When I was in 8th grade, we had to run a timed mile.
It was 90 degrees outside, and I had never run before in my life. I got four laps into the 16-lap mile when the feeling of physical nausea and mental panic descended.
As the vomit was rising in my throat, the voices in my head were screaming at me—saying that if I stopped, I was a failure. I forced myself to finish the mile, behind the majority of my class, and then I threw up. In that moment, I decided that I wasn’t a good enough runner to run.
I would do yoga, zumba, hiking, kick-boxing, weight training or pilates, but not running. Never running. I felt I wasn’t “allowed” to run, unless I was certain that I could do it fast enough and well enough. I was jealous of my friends who were runners.
And then one day, I was in another city and didn’t have access to a gym, a mountain or exercise classes, but I wanted the endorphins of physical activity. I begrudgingly borrowed sneakers and set out on a run around the city.
I ran through the shopping district and through quaint little neighborhoods. I ran by the water as the sun was setting. I stepped over sleeping dogs who were tied to light posts by their owners in nearby restaurants. I dodged teenagers skateboarding down the sidewalk.
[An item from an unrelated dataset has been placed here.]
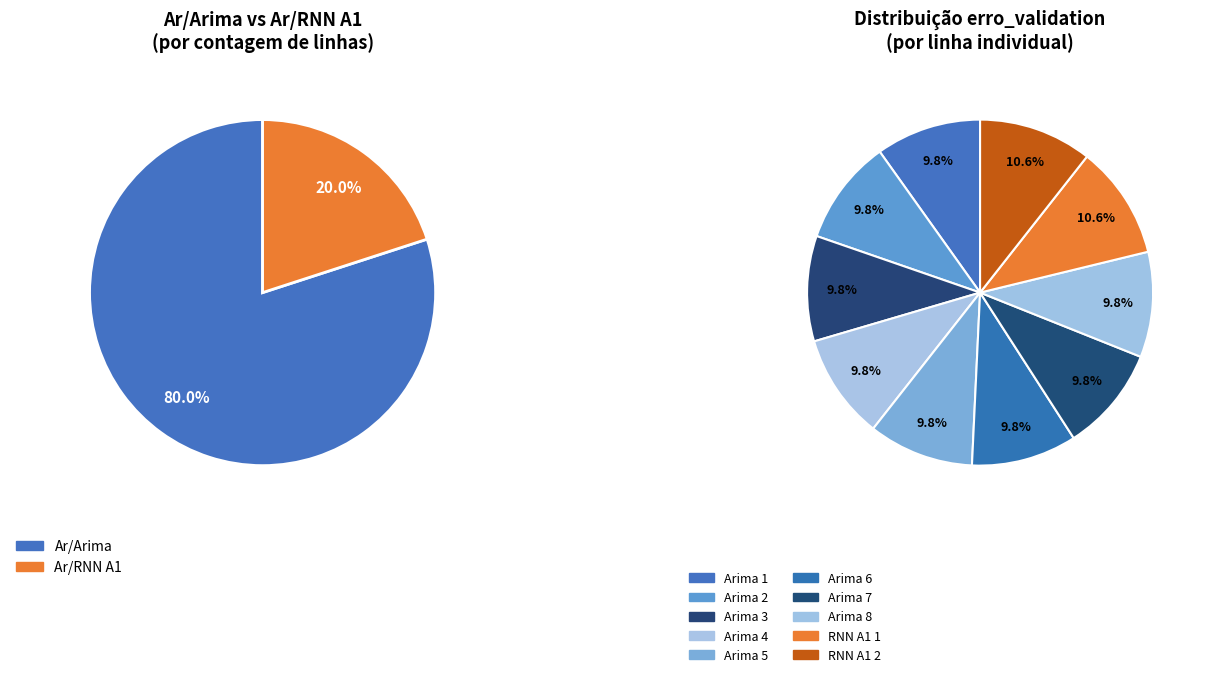

What percentage is NOT represented by Ar/Arima 4?

90.2%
I began smiling at everyone I passed—I felt part of their world for a brief moment. I began to feel more a part of the city and involved in my surroundings.
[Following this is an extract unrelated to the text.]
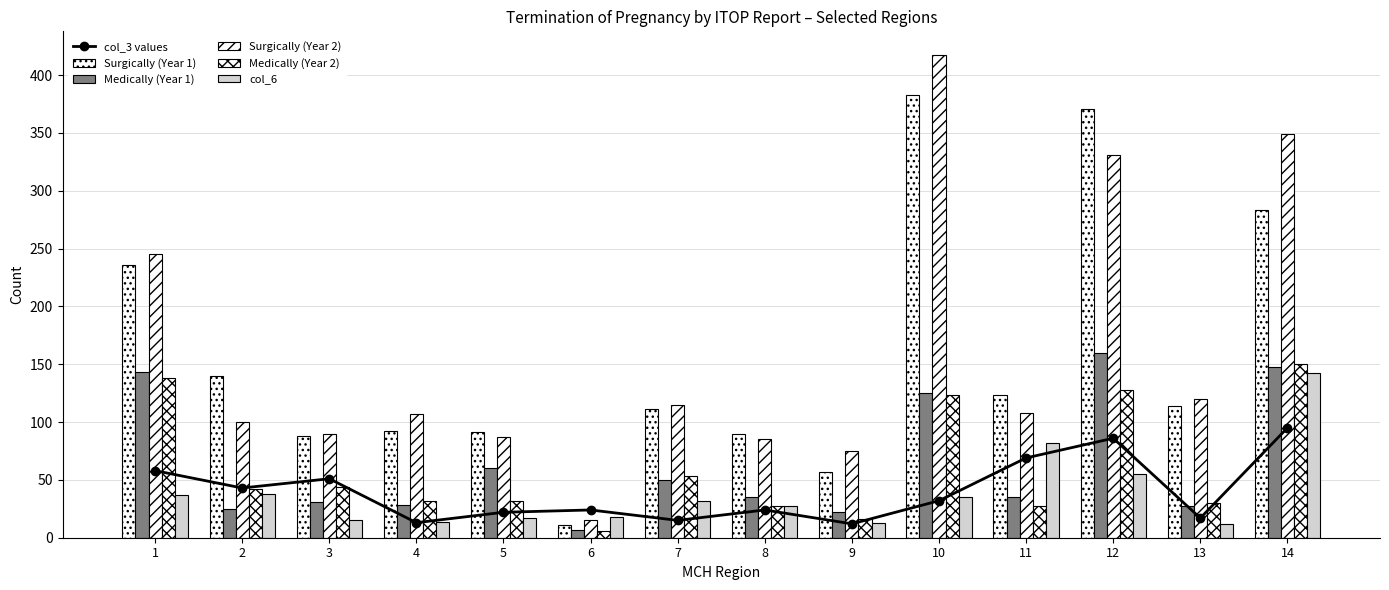

At which label does col_3 values first exceed 32?

1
I loved it so much that I didn’t even realize what pace I ran at. I realized that I’m allowed to run, even if I’m terrible at it. That I don’t have to prove anything by running. That I can run for the hell of it. That I was a runner simply because I ran.
Now, I run half-marathons. Runner-me really likes running and doesn’t compare my running to anyone else’s. Runner-me sometimes still feels that rising sensation of nausea when I run, but runner-me allows myself to stop and doesn’t make stopping mean anything about how strong or determined I am.
Runner-me doesn’t use running to prove anything to anyone, but to be grateful for my body’s ability to move through the world. Runner-me never uses running as self-punishment, but as a loving practice to expand my awareness of my surroundings. Runner-me sometimes runs slower than I think I should, but doesn’t pay mind to judgements about what running should be like. Runner-me stays connected to the feelings in my body as I run rather than trying to conquer them.
Runner-me still doesn’t run very fast. Most of my 8th grade class would still outrun runner-me. So while I haven’t yet achieved an 8-minute mile, I have learned to honor my body, release comparison and self-judgement and accept wherever I’m at.
I’ve realized that if I limit myself to only doing what I’m good at, I seriously restrict my potential for joy and exploration. When we give ourselves permission to do even the things we suck at, we open ourselves to a world of new experiences.